Let me start of by saying that I am a Christian and these are my views about Christians working on Sunday.
My views probably don’t match up exactly with every person who reads this article, and that’s okay!
I encourage you to discuss and share your thoughts below in a respectful way.
I want to address the issue of Christians working on Sunday.
As you read, you’ll notice that I refer to Sunday as the Sabbath. I understand that we can spend hours arguing the semantics of the word Sabbath and never agree on which day we’re talking about (Saturday/Sunday).
For the sake of discussion, let’s define the Sabbath as a ‘weekly day of rest’ and for many Christians like myself, that day is Sunday.
Before we can answer the question, I think we need to look at three aspects of the Sabbath: the importance, the intent, and the application.
The Importance of the Sabbath
Exodus 20:8-11 (NIV) sums it up nicely here:
Remember the Sabbath day by keeping it holy. Six days you shall labor and do all your work, but the seventh day is a sabbath to the Lord your God. On it you shall not do any work, neither you, nor your son or daughter, nor your male or female servant, nor your animals, nor any foreigner residing in your towns. For in six days the Lord made the heavens and the earth, the sea, and all that is in them, but he rested on the seventh day. Therefore the Lord blessed the Sabbath day and made it holy.

# Questions:
[a] Render the listing as a numbered list, starting at its first line and stopping after the line that contains "convenient for you.", with blank lines and pictures left out.
[b] Continue the article on Christians working on Sunday from its last sentence.
The listing that comes next is unrelated to the article on Christians working on Sunday.

# Data section:
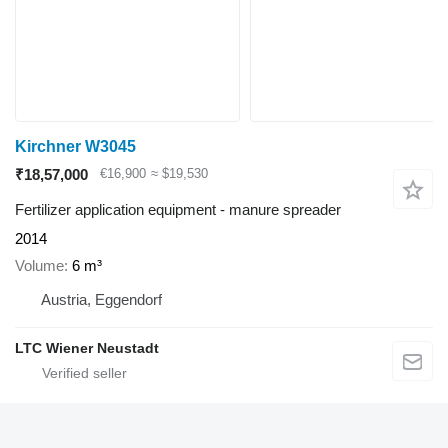
Kirchner W3045
₹18,57,000
€16,900
≈ $19,530
Fertilizer application equipment - manure spreader
2014
Volume
6 m³
Austria, Eggendorf
LTC Wiener Neustadt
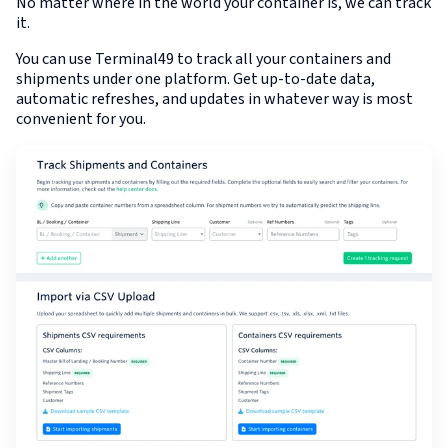
No matter where in the world your container is, we can track
it.
You can use Terminal49 to track all your containers and
shipments under one platform. Get up-to-date data,
automatic refreshes, and updates in whatever way is most
convenient for you.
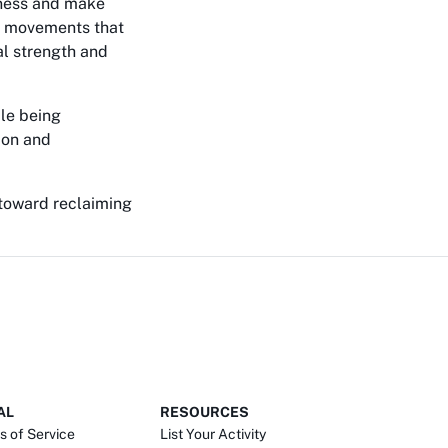
tness and make
gh movements that
al strength and
ile being
ion and
 toward reclaiming
AL
RESOURCES
s of Service
List Your Activity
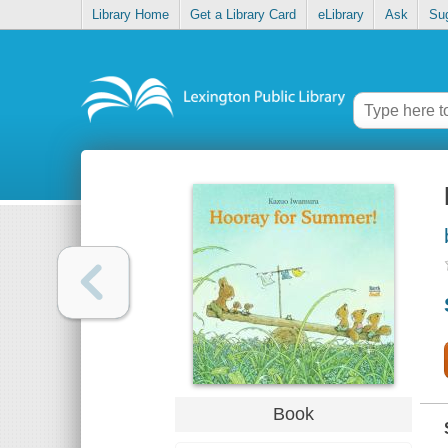
Library Home
Get a Library Card
eLibrary
Ask
Su
Book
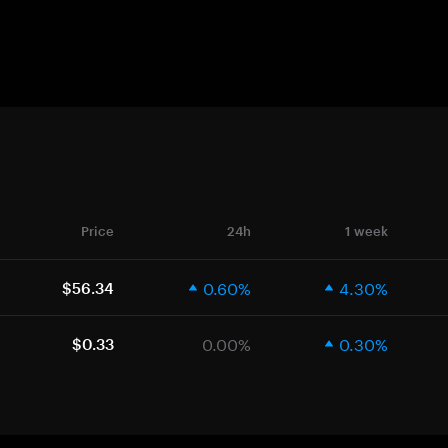
Price
24h
1 week
0.60%
4.30%
$56.34
0.00%
0.30%
$0.33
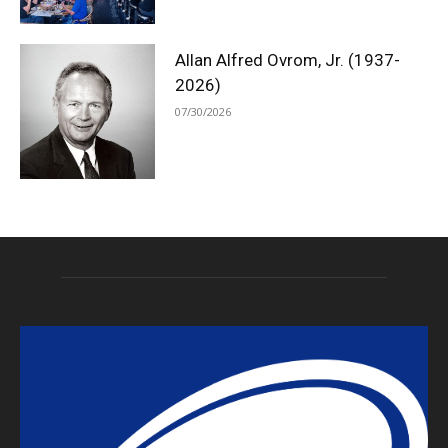
Allan Alfred Ovrom, Jr. (1937-
2026)
07/30/2026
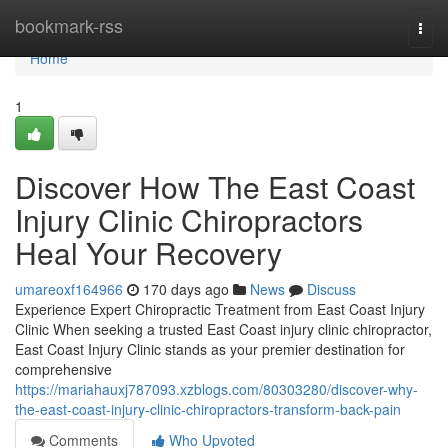
Home
bookmark-rss
Togg
navi
Home
1
Discover How The East Coast
Injury Clinic Chiropractors
Heal Your Recovery
umareoxf164966
170 days ago
News
Discuss
Experience Expert Chiropractic Treatment from East Coast Injury
Clinic When seeking a trusted East Coast injury clinic chiropractor,
East Coast Injury Clinic stands as your premier destination for
comprehensive
https://mariahauxj787093.xzblogs.com/80303280/discover-why-
the-east-coast-injury-clinic-chiropractors-transform-back-pain
Comments
Who Upvoted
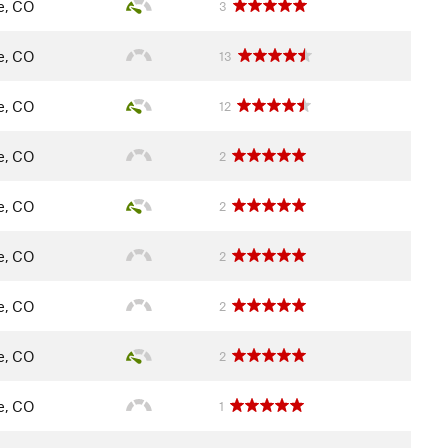
le, CO
3
le, CO
13
le, CO
12
le, CO
2
le, CO
2
le, CO
2
le, CO
2
le, CO
2
le, CO
1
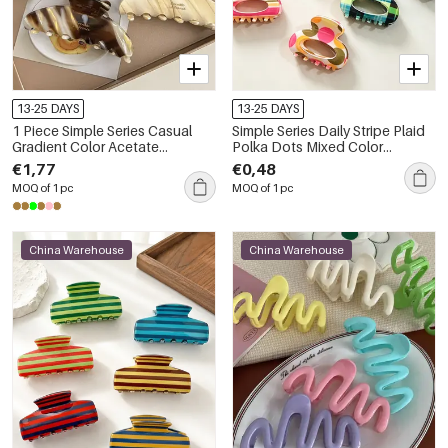
13-25 DAYS
13-25 DAYS
1 Piece Simple Series Casual
Simple Series Daily Stripe Plaid
Gradient Color Acetate
Polka Dots Mixed Color
Women's Hair Claws
Acetate Hair Claws
€1,77
€0,48
MOQ of 1 pc
MOQ of 1 pc
China Warehouse
China Warehouse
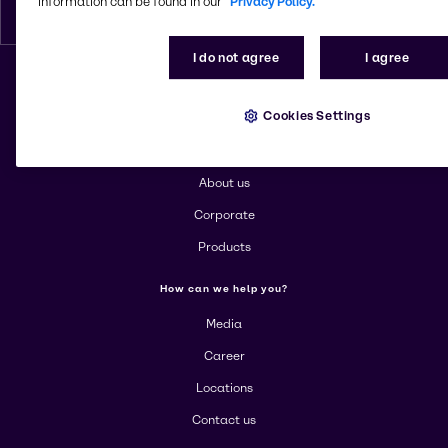
information can be found in our
Privacy Policy.
English
I do not agree
I agree
Change website
Cookies Settings
More about Brenntag
About us
Corporate
Products
How can we help you?
Media
Career
Locations
Contact us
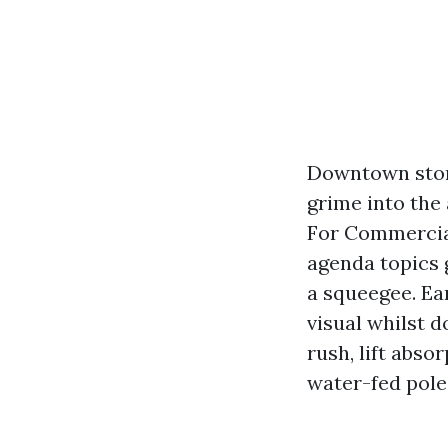
Downtown store
grime into the 
For Commercial
agenda topics
a squeegee. Ea
visual whilst 
rush, lift abso
water-fed pole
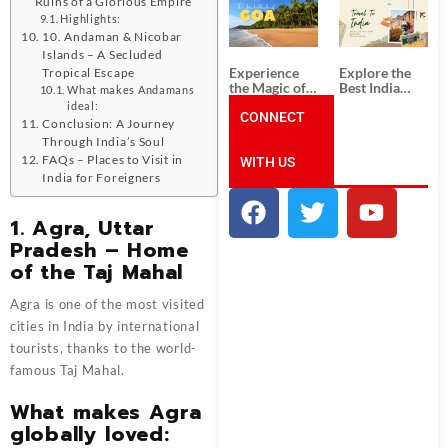
Ruins of a Glorious Empire
South India:
Packages
Unforgettable
from
Highlights:
South India
Ahmedabad:
10. Andaman & Nicobar
Tour
A Journey of
Islands – A Secluded
Packages
Rich Culture,
Experience
Explore the
Tropical Escape
History, and
the Magic of
Best India
What makes Andamans
Adventure
Goa: Explore
Tour
ideal:
the Best Goa
CONNECT
Packages
Conclusion: A Journey
India Tour
from Pune:
Through India’s Soul
Package
Uncover the
FAQs – Places to Visit in
WITH US
Mystical
Beauty of
India for Foreigners
Incredible
India!
1. Agra, Uttar
Pradesh – Home
of the Taj Mahal
Agra is one of the most visited
cities in India by international
tourists, thanks to the world-
famous Taj Mahal.
What makes Agra
globally loved:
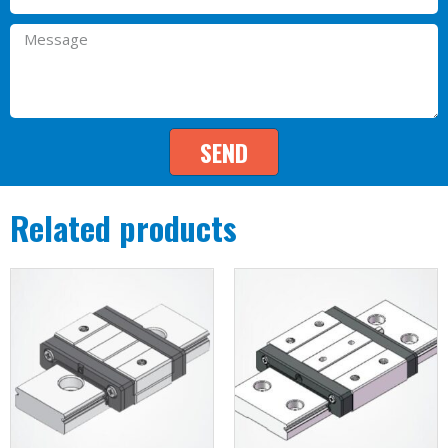
SEND
Related products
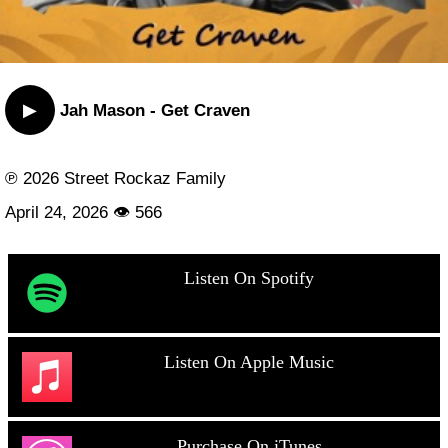
▶
Jah Mason - Get Craven
℗ 2026 Street Rockaz Family
April 24, 2026 👁 566
Listen On Spotify
Listen On Apple Music
Purchase On iTunes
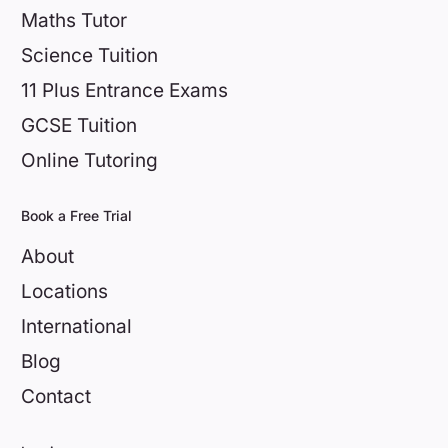
Maths Tutor
Science Tuition
11 Plus Entrance Exams
GCSE Tuition
Online Tutoring
Book a Free Trial
About
Locations
International
Blog
Contact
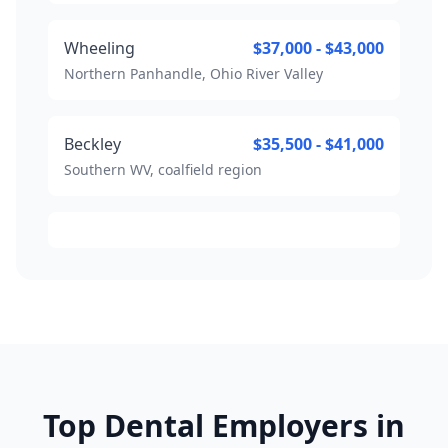
Wheeling
$37,000 - $43,000
Northern Panhandle, Ohio River Valley
Beckley
$35,500 - $41,000
Southern WV, coalfield region
Top Dental Employers in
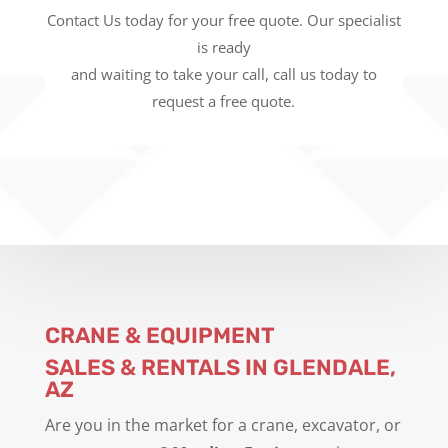
Contact Us today for your free quote. Our specialist
is ready
and waiting to take your call, call us today to
request a free quote.
CRANE & EQUIPMENT
SALES & RENTALS IN GLENDALE,
AZ
Are you in the market for a crane, excavator, or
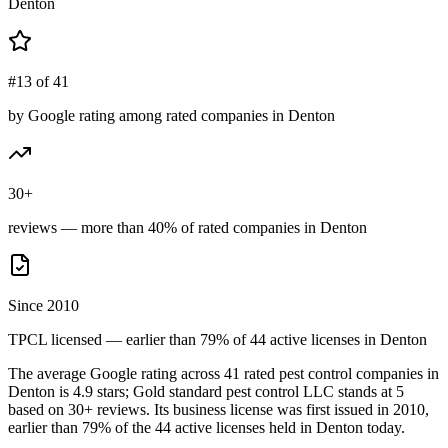
Denton
#13 of 41
by Google rating among rated companies in Denton
30+
reviews — more than 40% of rated companies in Denton
Since 2010
TPCL licensed — earlier than 79% of 44 active licenses in Denton
The average Google rating across
41
rated pest control
companies
in
Denton
is
4.9
stars;
Gold standard pest control LLC
stands at
5
based on
30+
reviews.
Its business license was first issued in
2010
,
earlier than
79
% of the
44
active licenses held in
Denton
today.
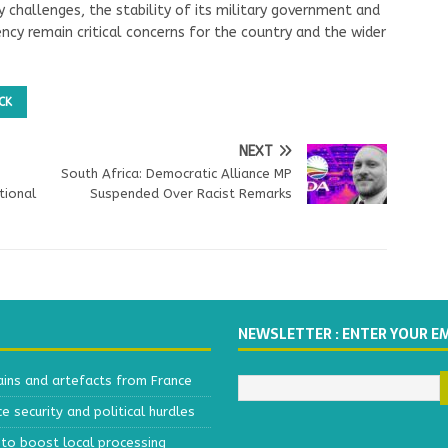
y challenges, the stability of its military government and
ency remain critical concerns for the country and the wider
CK
NEXT
South Africa: Democratic Alliance MP
tional
Suspended Over Racist Remarks
NEWSLETTER : ENTER YOUR E
ains and artefacts from France
 security and political hurdles
to boost local processing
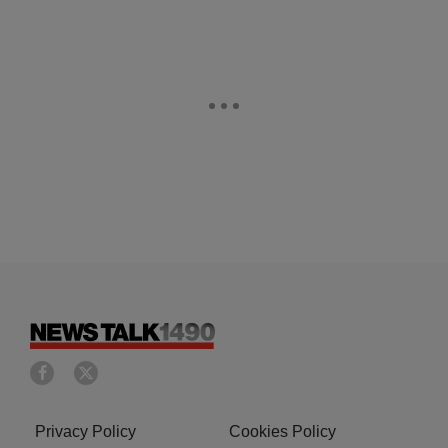
Privacy Policy
Cookies Policy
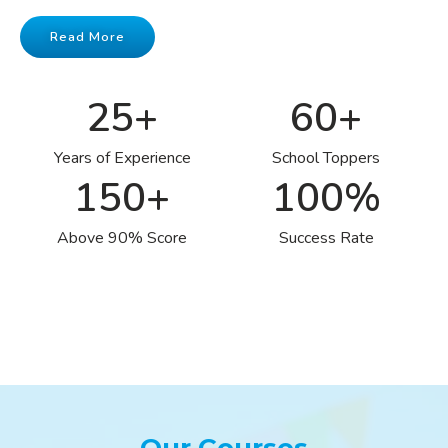
Read More
25
+
60
+
Years of Experience
School Toppers
150
+
100
%
Above 90% Score
Success Rate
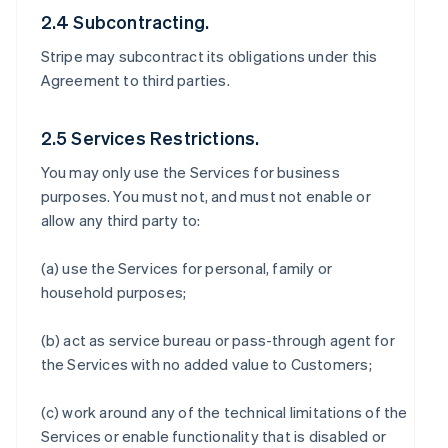
2.4 Subcontracting.
Stripe may subcontract its obligations under this
Agreement to third parties.
2.5 Services Restrictions.
You may only use the Services for business
purposes. You must not, and must not enable or
allow any third party to:
(a) use the Services for personal, family or
household purposes;
(b) act as service bureau or pass-through agent for
the Services with no added value to Customers;
(c) work around any of the technical limitations of the
Services or enable functionality that is disabled or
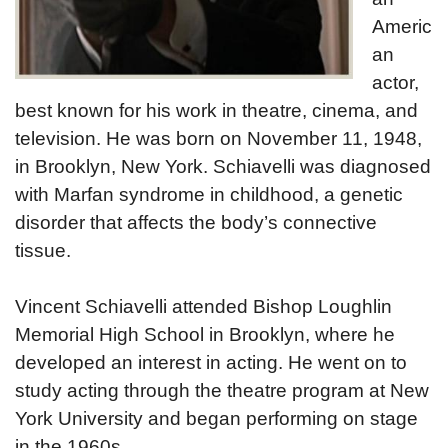
Americ
an
actor,
best known for his work in theatre, cinema, and
television. He was born on November 11, 1948,
in Brooklyn, New York. Schiavelli was diagnosed
with Marfan syndrome in childhood, a genetic
disorder that affects the body’s connective
tissue.
Vincent Schiavelli attended Bishop Loughlin
Memorial High School in Brooklyn, where he
developed an interest in acting. He went on to
study acting through the theatre program at New
York University and began performing on stage
in the 1960s.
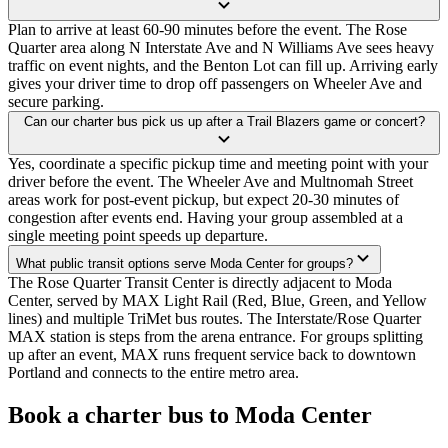
Plan to arrive at least 60-90 minutes before the event. The Rose
Quarter area along N Interstate Ave and N Williams Ave sees heavy
traffic on event nights, and the Benton Lot can fill up. Arriving early
gives your driver time to drop off passengers on Wheeler Ave and
secure parking.
Can our charter bus pick us up after a Trail Blazers game or concert?
Yes, coordinate a specific pickup time and meeting point with your
driver before the event. The Wheeler Ave and Multnomah Street
areas work for post-event pickup, but expect 20-30 minutes of
congestion after events end. Having your group assembled at a
single meeting point speeds up departure.
What public transit options serve Moda Center for groups?
The Rose Quarter Transit Center is directly adjacent to Moda
Center, served by MAX Light Rail (Red, Blue, Green, and Yellow
lines) and multiple TriMet bus routes. The Interstate/Rose Quarter
MAX station is steps from the arena entrance. For groups splitting
up after an event, MAX runs frequent service back to downtown
Portland and connects to the entire metro area.
Book a charter bus to Moda Center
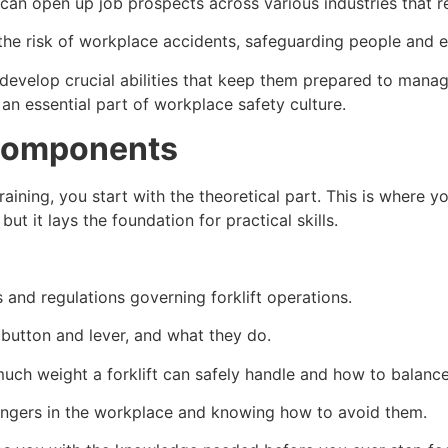
can open up job prospects across various industries that req
 the risk of workplace accidents, safeguarding people and 
rs develop crucial abilities that keep them prepared to mana
d an essential part of workplace safety culture.
 Components
n training, you start with the theoretical part. This is wher
, but it lays the foundation for practical skills.
 and regulations governing forklift operations.
 button and lever, and what they do.
uch weight a forklift can safely handle and how to balance
 dangers in the workplace and knowing how to avoid them.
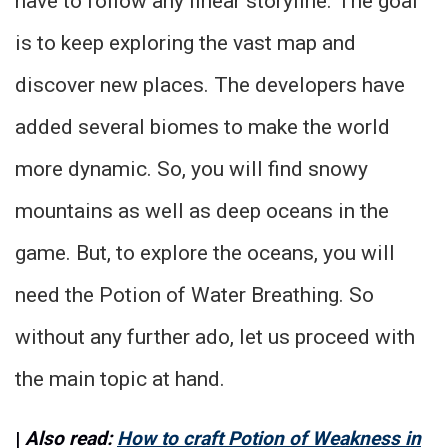
have to follow any linear storyline. The goal
is to keep exploring the vast map and
discover new places. The developers have
added several biomes to make the world
more dynamic. So, you will find snowy
mountains as well as deep oceans in the
game. But, to explore the oceans, you will
need the Potion of Water Breathing. So
without any further ado, let us proceed with
the main topic at hand.
|
Also read:
How to craft Potion of Weakness in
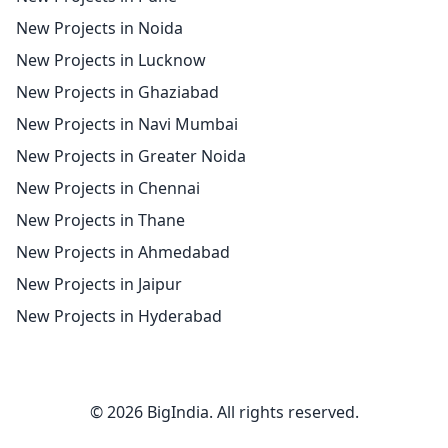
New Projects in Noida
New Projects in Lucknow
New Projects in Ghaziabad
New Projects in Navi Mumbai
New Projects in Greater Noida
New Projects in Chennai
New Projects in Thane
New Projects in Ahmedabad
New Projects in Jaipur
New Projects in Hyderabad
© 2026 BigIndia. All rights reserved.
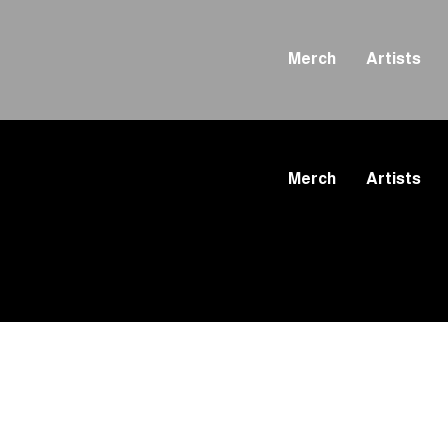
Merch
Artists
Merch
Artists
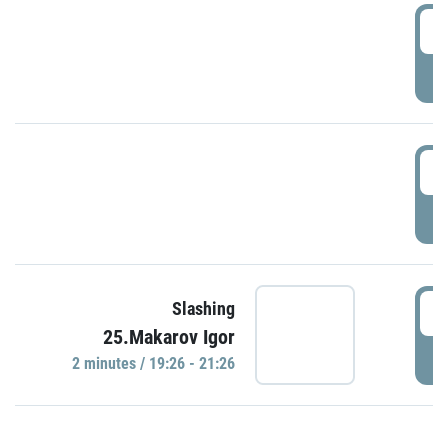
0
P
1
P
1
Slashing
25.Makarov Igor
P
2 minutes / 19:26 - 21:26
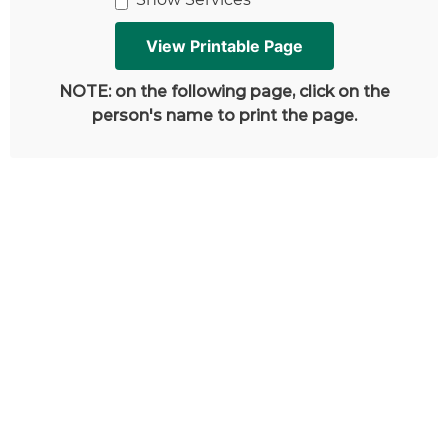
NOTE: on the following page, click on the
person's name to print the page.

# Answers provided:
[a]
1. Kirchner W3045
2. ₹18,57,000
3. €16,900
4. ≈ $19,530
5. Fertilizer application equipment - manure spreader
6. 2014
7. Volume
8. 6 m³
9. Austria, Eggendorf
10. LTC Wiener Neustadt
11. No matter where in the world your container is, we can track
12. it.
13. You can use Terminal49 to track all your containers and
14. shipments under one platform. Get up-to-date data,
15. automatic refreshes, and updates in whatever way is most
16. convenient for you.

[b]
Here we find the concept of keeping the Sabbath holy as it refers to God taking a day to rest after He created the earth in six days. (Whether you believe that it was a literal six days or not, the point remains that God took the seventh ‘day’ and rested.) The idea of taking time to rest and reflect with God is so important that God made it the fourth of the Ten Commandments.
The first point to realize is that the Sabbath is important – otherwise God wouldn’t have made a point to make it a day of rest and command us to honor it. Did God need to rest? Doubtful. But I do think that He wanted to make a point for us to understand the importance of taking a day of the week to rest. Working seven days in a row week after week isn’t healthy. Our bodies weren’t designed for it and God plainly instructs us to take a break – because it’s that important.
The Intent of the Sabbath
One Sabbath Jesus was going through the grainfields, and as his disciples walked along, they began to pick some heads of grain. The Pharisees said to him, “Look, why are they doing what is unlawful on the Sabbath?” He answered, “Have you never read what David did when he and his companions were hungry and in need? In the days of Abiathar the high priest, he entered the house of God and ate the consecrated bread, which is lawful only for priests to eat. And he also gave some to his companions.” Then he said to them, “The Sabbath was made for man, not man for the Sabbath. So the Son of Man is Lord even of the Sabbath.” – Mark 2:23-28 (NIV)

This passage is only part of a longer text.